<<<<
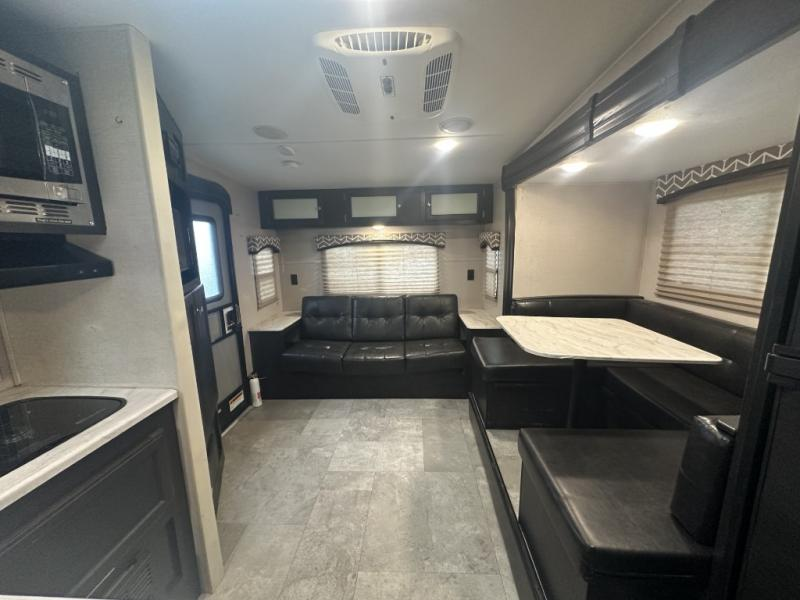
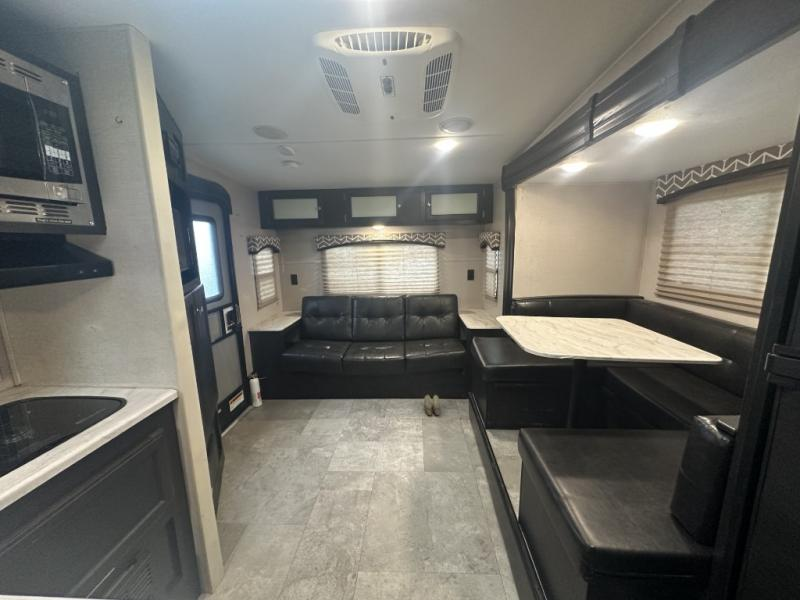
+ slippers [423,394,441,416]
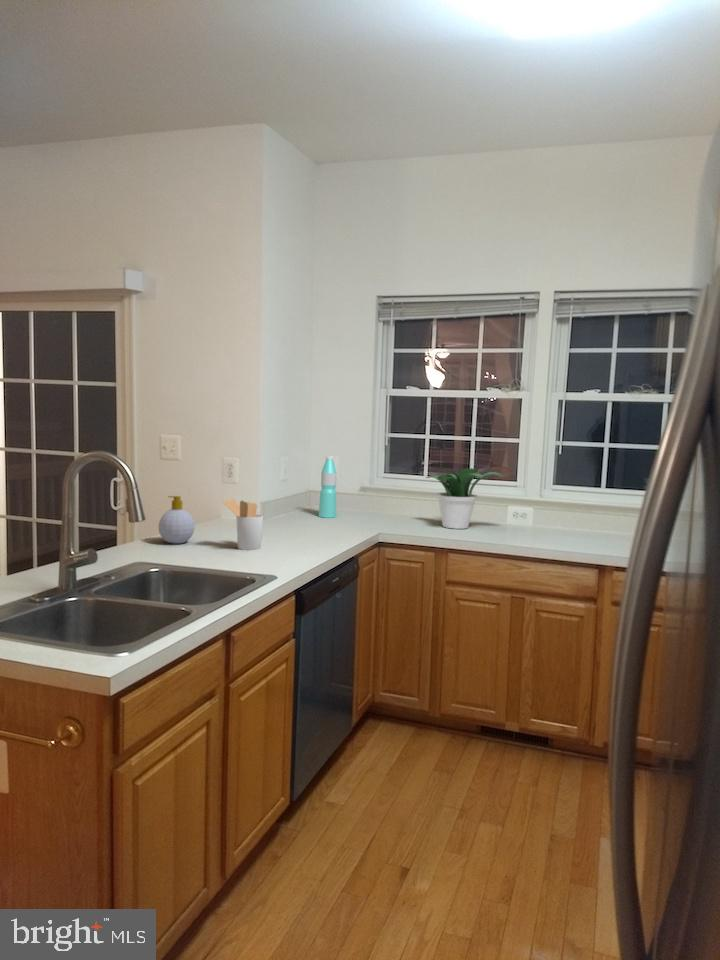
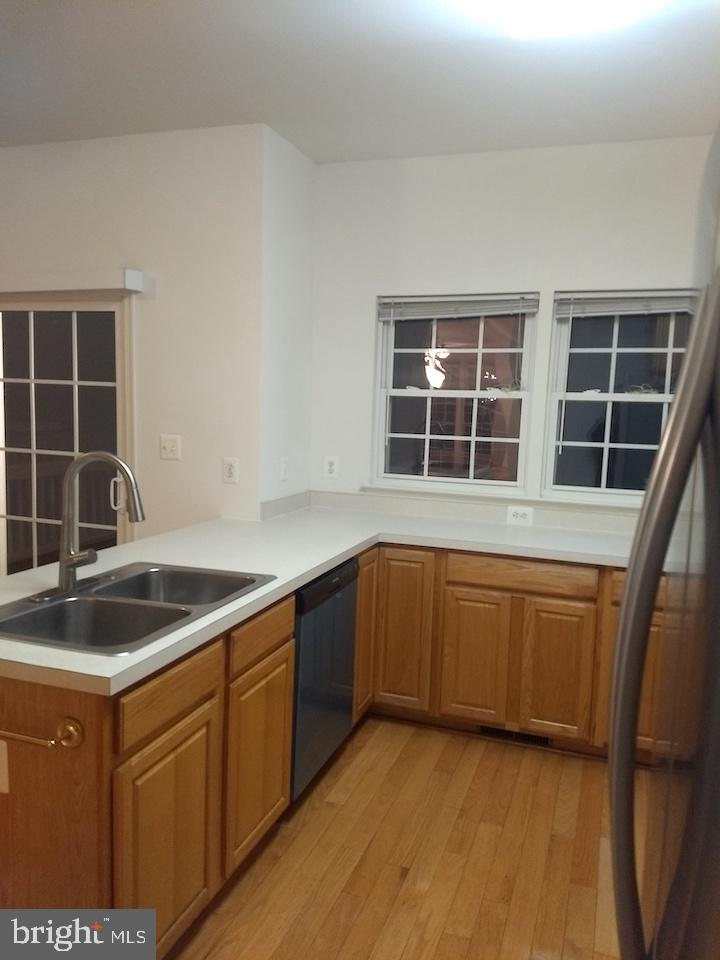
- utensil holder [221,498,265,551]
- potted plant [425,467,506,530]
- soap bottle [157,495,196,545]
- water bottle [318,455,338,519]
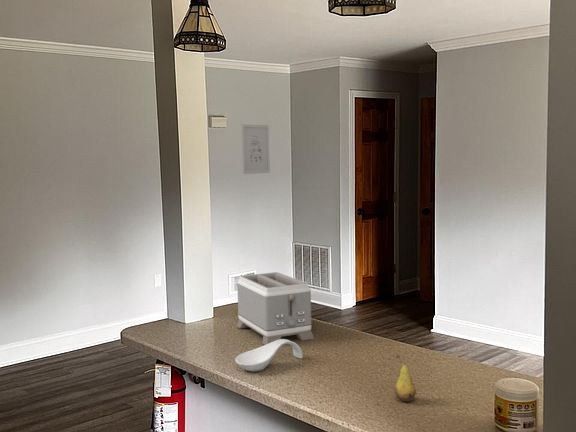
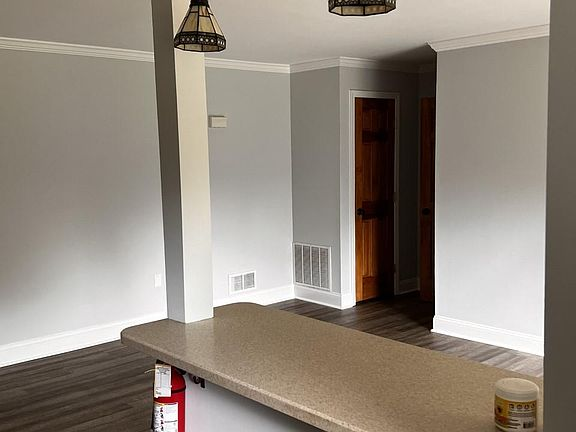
- fruit [394,355,417,403]
- wall art [241,124,271,175]
- spoon rest [234,338,304,372]
- toaster [236,271,315,345]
>>>>
**Your goal**
Return the entries exactly as given. Do not include pictures.

**Written solution**
+ slippers [423,394,441,416]
- utensil holder [221,498,265,551]
- potted plant [425,467,506,530]
- soap bottle [157,495,196,545]
- water bottle [318,455,338,519]
- fruit [394,355,417,403]
- wall art [241,124,271,175]
- spoon rest [234,338,304,372]
- toaster [236,271,315,345]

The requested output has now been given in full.